De cette petite île, Tor­cel­lo, dépasse un cam­pa­nile car­ré sur­plom­bant une cathé­drale dont on se demande fina­le­ment ce qu’elle fait là puisque l’île n’a­brite plus que quelques habi­tants, tan­dis qu’au Xème siècle elle voyait sa popu­la­tion s’é­le­ver à plus de 10 000 habi­tants. La façade de ce bâti­ment révèle qu’il date de la période romane, et même, puisque nous sommes en Ita­lie, de la période byzan­tine si l’on en croit l’inscription qui fait remon­ter son ori­gine à 639. A l’in­té­rieur se trouve le cul-de-four de l’ab­side, une demi-couple déco­rée d’une mosaïque abso­lu­ment somp­tueuse datant du XIIè-XIIè siècle, parée d’or, repré­sen­tant dans un espace assez grand la Vierge à l’en­fant (Theo­to­kos, mère de Dieu, et Odi­gi­tria, qui montre la direc­tion) entou­rée du mono­gramme qui est le sien (MP ΘY). La figure de la Vierge est sur­plom­bé par une Annon­cia­tion au-des­sus du cul-de-four, l’Ange Gabriel à gauche, la Vierge à droite. Sous les pieds de la Vierge, les douze apôtres mar­chant sur un par­terre de coque­li­cots. Comme toutes les fleurs rouges, celle-ci en par­ti­cu­lier est sym­bole du sang du Christ ver­sé pour les hommes.

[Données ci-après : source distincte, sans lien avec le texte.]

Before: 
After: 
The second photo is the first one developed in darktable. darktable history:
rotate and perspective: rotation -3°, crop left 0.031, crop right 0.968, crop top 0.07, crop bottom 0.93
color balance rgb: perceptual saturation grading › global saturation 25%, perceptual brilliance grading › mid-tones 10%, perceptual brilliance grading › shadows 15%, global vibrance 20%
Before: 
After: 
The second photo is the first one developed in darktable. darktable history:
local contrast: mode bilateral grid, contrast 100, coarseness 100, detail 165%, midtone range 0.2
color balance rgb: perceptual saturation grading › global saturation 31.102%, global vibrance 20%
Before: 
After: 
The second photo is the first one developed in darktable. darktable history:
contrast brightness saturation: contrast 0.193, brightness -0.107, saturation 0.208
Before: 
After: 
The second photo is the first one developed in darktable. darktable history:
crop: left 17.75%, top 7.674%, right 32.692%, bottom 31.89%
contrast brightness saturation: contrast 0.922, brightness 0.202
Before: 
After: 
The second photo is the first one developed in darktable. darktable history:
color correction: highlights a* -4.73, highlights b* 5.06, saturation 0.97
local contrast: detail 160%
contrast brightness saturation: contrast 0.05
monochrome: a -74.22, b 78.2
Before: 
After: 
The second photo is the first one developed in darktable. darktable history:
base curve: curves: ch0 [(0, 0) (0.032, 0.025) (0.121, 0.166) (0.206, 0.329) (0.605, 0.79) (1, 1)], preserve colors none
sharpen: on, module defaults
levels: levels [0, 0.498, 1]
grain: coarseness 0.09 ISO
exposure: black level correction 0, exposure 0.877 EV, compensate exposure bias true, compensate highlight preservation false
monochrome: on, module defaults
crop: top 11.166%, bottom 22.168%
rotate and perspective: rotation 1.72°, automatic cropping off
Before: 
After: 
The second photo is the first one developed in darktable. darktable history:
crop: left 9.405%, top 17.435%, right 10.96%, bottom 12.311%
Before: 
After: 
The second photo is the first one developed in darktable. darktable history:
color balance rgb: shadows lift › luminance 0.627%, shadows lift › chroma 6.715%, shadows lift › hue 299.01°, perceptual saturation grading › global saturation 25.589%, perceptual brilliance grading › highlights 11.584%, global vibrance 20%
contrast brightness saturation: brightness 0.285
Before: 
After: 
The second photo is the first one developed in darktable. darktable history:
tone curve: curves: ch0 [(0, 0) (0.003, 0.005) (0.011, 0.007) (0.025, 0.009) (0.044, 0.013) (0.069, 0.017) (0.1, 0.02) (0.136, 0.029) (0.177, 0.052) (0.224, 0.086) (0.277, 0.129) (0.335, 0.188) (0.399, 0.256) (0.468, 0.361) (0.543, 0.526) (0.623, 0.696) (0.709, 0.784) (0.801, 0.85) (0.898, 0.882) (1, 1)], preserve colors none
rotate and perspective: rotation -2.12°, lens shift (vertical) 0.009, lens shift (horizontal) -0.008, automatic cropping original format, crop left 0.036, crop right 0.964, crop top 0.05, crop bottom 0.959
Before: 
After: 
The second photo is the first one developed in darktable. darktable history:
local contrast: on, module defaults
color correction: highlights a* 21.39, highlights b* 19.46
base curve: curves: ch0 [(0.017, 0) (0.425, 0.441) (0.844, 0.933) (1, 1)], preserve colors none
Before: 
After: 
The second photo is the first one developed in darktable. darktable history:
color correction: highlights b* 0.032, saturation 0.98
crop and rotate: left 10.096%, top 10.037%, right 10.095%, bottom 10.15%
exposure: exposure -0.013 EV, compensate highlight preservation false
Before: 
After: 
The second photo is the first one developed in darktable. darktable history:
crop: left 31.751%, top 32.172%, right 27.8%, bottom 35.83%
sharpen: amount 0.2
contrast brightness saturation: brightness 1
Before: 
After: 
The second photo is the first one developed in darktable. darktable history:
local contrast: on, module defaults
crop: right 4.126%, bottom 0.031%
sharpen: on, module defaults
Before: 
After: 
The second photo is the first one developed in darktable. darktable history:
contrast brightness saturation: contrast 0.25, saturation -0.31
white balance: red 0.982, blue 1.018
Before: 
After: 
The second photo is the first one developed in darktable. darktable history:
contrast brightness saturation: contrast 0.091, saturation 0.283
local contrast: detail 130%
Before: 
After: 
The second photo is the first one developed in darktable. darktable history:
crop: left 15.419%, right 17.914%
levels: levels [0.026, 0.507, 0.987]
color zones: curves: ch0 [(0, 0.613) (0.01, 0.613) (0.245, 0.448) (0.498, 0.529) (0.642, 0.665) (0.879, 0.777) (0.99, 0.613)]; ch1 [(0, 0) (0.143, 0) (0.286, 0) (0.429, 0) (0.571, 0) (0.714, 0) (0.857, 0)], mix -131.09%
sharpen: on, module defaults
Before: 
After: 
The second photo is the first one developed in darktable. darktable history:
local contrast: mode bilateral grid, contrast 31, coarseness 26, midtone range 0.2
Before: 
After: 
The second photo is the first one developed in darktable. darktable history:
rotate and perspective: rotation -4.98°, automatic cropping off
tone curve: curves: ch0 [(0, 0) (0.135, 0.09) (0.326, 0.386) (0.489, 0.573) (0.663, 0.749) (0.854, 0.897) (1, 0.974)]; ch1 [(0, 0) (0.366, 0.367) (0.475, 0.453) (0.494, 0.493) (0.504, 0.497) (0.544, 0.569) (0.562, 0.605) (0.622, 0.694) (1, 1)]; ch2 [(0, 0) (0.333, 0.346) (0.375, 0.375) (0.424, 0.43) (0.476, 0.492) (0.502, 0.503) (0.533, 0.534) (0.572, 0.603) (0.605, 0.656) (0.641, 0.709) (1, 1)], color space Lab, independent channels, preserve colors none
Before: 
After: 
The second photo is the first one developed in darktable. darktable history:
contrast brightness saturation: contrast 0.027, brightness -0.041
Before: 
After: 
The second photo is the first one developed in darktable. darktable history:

Dans la cathé­drale se trouvent d’autres mosaïques très belles, fine­ment exé­cu­tées, notam­ment celle du Juge­ment Der­nier, mais celle-ci a la charme de sa taille, impres­sion­nante et tend à nous faire savoir si on l’a­vait oublié que l’his­toire de Venise a de tout temps été tour­née vers l’O­rient et se place sur le même plan que de l’art de Byzance. Pro­me­nez-vous dans Venise et vous ver­rez que nous sommes aux portes de Constantinople…

Pour en savoir plus : Les peintres de Venise, Enri­co Maria dal Poz­zo­lo, Actes Sud.